Pthread infinite deadloop or segmentation fault after setting TLS variable in syscall hook.
Hi, My work depends on TLS variable when hooking the syscall hook, however when i try to modify tls variable insdie the hook_function, it triggers immediate stalls or segmentation fault when it scales to certain number of threads.
Here's the code.
#include <stdint.h>
#include <stdio.h>
#define __hidden __attribute__((visibility("hidden")))
typedef long (*syscall_fn_t)(long, long, long, long, long, long, long);
static __thread uint64_t defective = 0;
static syscall_fn_t next_sys_call = NULL;
static long hook_function(long a1, long a2, long a3, long a4, long a5, long a6,
long a7) {
if (!defective) {
defective = 1;
}
return next_sys_call(a1, a2, a3, a4, a5, a6, a7);
}
int __hook_init(long placeholder __attribute__((unused)),
void *sys_call_hook_ptr) {
printf("output from __hook_init: we can do some init work here\n");
next_sys_call = *((syscall_fn_t *)sys_call_hook_ptr);
*((syscall_fn_t *)sys_call_hook_ptr) = hook_function;
return 0;
}
#include <pthread.h>
#include <stdio.h>
#include <unistd.h>
#define THREAD_COUNT 32
#define SLEEPS 10
void *thread(void *arg) {
for(int i = 0; i < SLEEPS; i++) {
printf("Thread %d\n", *((int *)arg));
}
return NULL;
}
int main() {
static int tids[THREAD_COUNT];
static pthread_t threads[THREAD_COUNT];
for(int i = 0; i < THREAD_COUNT; i++){
tids[i] = i;
pthread_create(&threads[i], NULL, thread, &tids[i]);
}
for(int i = 0; i < THREAD_COUNT; i++){
pthread_join(threads[i], NULL);
}
return 0;
}
When hooking this pthread program, the program completely freezes or segmentation fault. I was wondering that it may be related to the way glibc handles TLS variables but i don't have a clue. Huge thanks if you could provide some clues for me to investigate. Right now, I'm reading the code inside the glibc.
Thank you for your message.
I could reproduce the issue mentioned in your message.
I found that, in my environment, I can circumvent the issue by adding a condition if (a1 != 204) { just before the code that accesses the TLS variable, as shown below. This workaround prevents the TLS variable from being accessed when the hook function is called for the sched_getaffinity system call whose system call number is 204.
#include <stdint.h>
#include <stdio.h>
#define __hidden __attribute__((visibility("hidden")))

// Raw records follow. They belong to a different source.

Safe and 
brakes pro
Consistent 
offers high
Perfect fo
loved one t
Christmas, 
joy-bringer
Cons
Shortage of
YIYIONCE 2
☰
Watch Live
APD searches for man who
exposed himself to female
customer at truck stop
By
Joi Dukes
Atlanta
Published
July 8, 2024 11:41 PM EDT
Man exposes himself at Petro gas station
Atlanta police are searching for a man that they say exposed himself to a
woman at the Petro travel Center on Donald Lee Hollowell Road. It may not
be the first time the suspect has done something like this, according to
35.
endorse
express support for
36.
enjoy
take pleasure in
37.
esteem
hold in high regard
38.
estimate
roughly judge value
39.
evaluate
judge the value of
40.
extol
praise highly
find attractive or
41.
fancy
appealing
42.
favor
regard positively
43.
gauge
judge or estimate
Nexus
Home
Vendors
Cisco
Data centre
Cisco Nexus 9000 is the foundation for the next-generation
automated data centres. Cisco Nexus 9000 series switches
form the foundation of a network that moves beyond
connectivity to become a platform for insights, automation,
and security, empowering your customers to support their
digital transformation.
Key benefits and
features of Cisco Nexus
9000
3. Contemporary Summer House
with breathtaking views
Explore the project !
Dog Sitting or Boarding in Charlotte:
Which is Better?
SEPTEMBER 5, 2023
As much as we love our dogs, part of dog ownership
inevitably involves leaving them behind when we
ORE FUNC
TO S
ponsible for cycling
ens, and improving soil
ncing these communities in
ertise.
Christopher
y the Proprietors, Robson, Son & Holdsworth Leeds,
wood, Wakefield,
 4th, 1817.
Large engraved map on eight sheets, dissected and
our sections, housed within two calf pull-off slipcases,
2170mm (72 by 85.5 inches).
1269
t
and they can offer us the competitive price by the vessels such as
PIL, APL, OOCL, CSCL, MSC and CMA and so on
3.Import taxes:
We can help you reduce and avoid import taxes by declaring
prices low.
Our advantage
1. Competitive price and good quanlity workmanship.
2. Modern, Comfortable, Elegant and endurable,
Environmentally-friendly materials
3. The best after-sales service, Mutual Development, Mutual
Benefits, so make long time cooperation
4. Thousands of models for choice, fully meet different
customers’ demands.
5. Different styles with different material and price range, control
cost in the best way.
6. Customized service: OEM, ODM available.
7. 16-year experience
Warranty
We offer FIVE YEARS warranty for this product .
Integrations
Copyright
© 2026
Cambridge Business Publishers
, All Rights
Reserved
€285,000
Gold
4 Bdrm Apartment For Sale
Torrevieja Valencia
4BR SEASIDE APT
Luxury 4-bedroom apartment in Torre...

typedef long (*syscall_fn_t)(long, long, long, long, long, long, long);
static __thread uint64_t defective = 0;
static syscall_fn_t next_sys_call = NULL;
static long hook_function(long a1, long a2, long a3, long a4, long a5, long a6,
long a7) {
if (a1 != 204) {
if (!defective) {
defective = 1;
}
}
return next_sys_call(a1, a2, a3, a4, a5, a6, a7);
}
int __hook_init(long placeholder __attribute__((unused)),
void *sys_call_hook_ptr) {
printf("output from __hook_init: we can do some init work here\n");
next_sys_call = *((syscall_fn_t *)sys_call_hook_ptr);
*((syscall_fn_t *)sys_call_hook_ptr) = hook_function;
return 0;
}
My guess is that the access to the TLS variable leads to a call of a function named __tls_get_addr, and it goes through __tls_get_addr, malloc, and __get_nprocs_sched; __get_nprocs_sched tries to trigger the sched_getaffinity system call, however, this attempt is hooked and redirected to our hook function, and then, our hook function tries to access the TLS variable again and thus calls __tls_get_addr that will bring the execution back to our hook function through the attempt for triggering the sched_getaffinity system call.
I think the loop point, sched_getaffinity, might be specific to my environment. Please consider checking other system calls if the code above does not work in your environment.
I hope this information is helpful to you.